# [Problem requirements]
The answer must consist solely of the lines below starting at the one containing "Tietokirjat" and ending at the one containing "тему, то герой", repeated exactly, with both ends included and all pictures omitted.

_ _ _ _ _

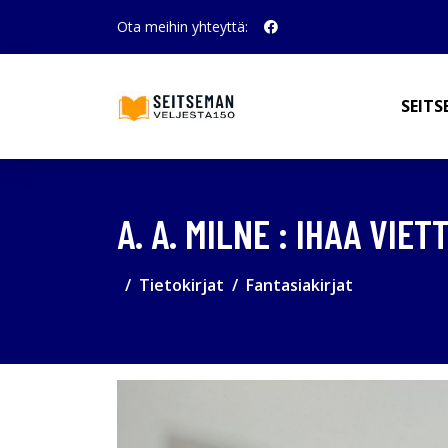
Ota meihin yhteyttä:
SEITS
A. A. MILNE : IHAA VI
Tietokirjat
Fantasiakirjat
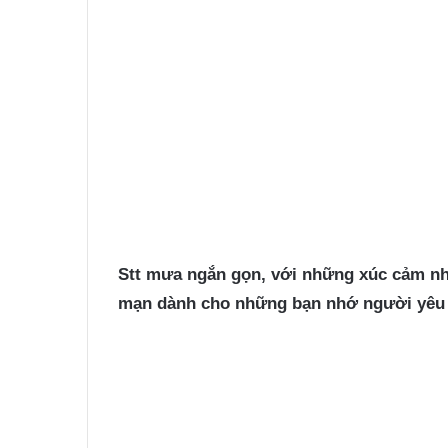
Stt mưa
ngắn gọn, với những xúc cảm n
mạn dành cho những bạn nhớ người yêu k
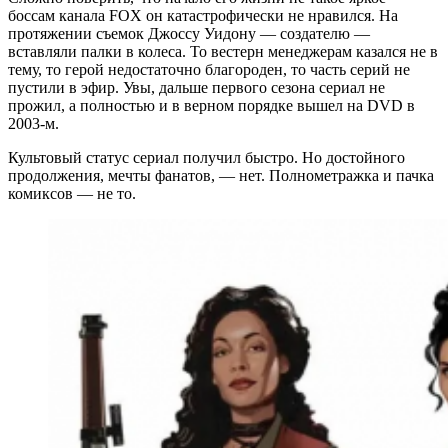
боссам канала FOX он катастрофически не нравился. На
протяжении съемок Джоссу Уидону — создателю —
вставляли палки в колеса. То вестерн менеджерам казался не в
тему, то герой недостаточно благороден, то часть серий не
пустили в эфир. Увы, дальше первого сезона сериал не
прожил, а полностью и в верном порядке вышел на DVD в
2003-м.
Культовый статус сериал получил быстро. Но достойного
продолжения, мечты фанатов, — нет. Полнометражка и пачка
комиксов — не то.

_ _ _ _ _

# [Solved problem]
Tietokirjat
Fantasiakirjat
Stt mưa
ngắn gọn, với những xúc cảm n
mạn dành cho những bạn nhớ người yêu k
боссам канала FOX он катастрофически не нравился. На
протяжении съемок Джоссу Уидону — создателю —
вставляли палки в колеса. То вестерн менеджерам казался не в
тему, то герой недостаточно благороден, то часть серий не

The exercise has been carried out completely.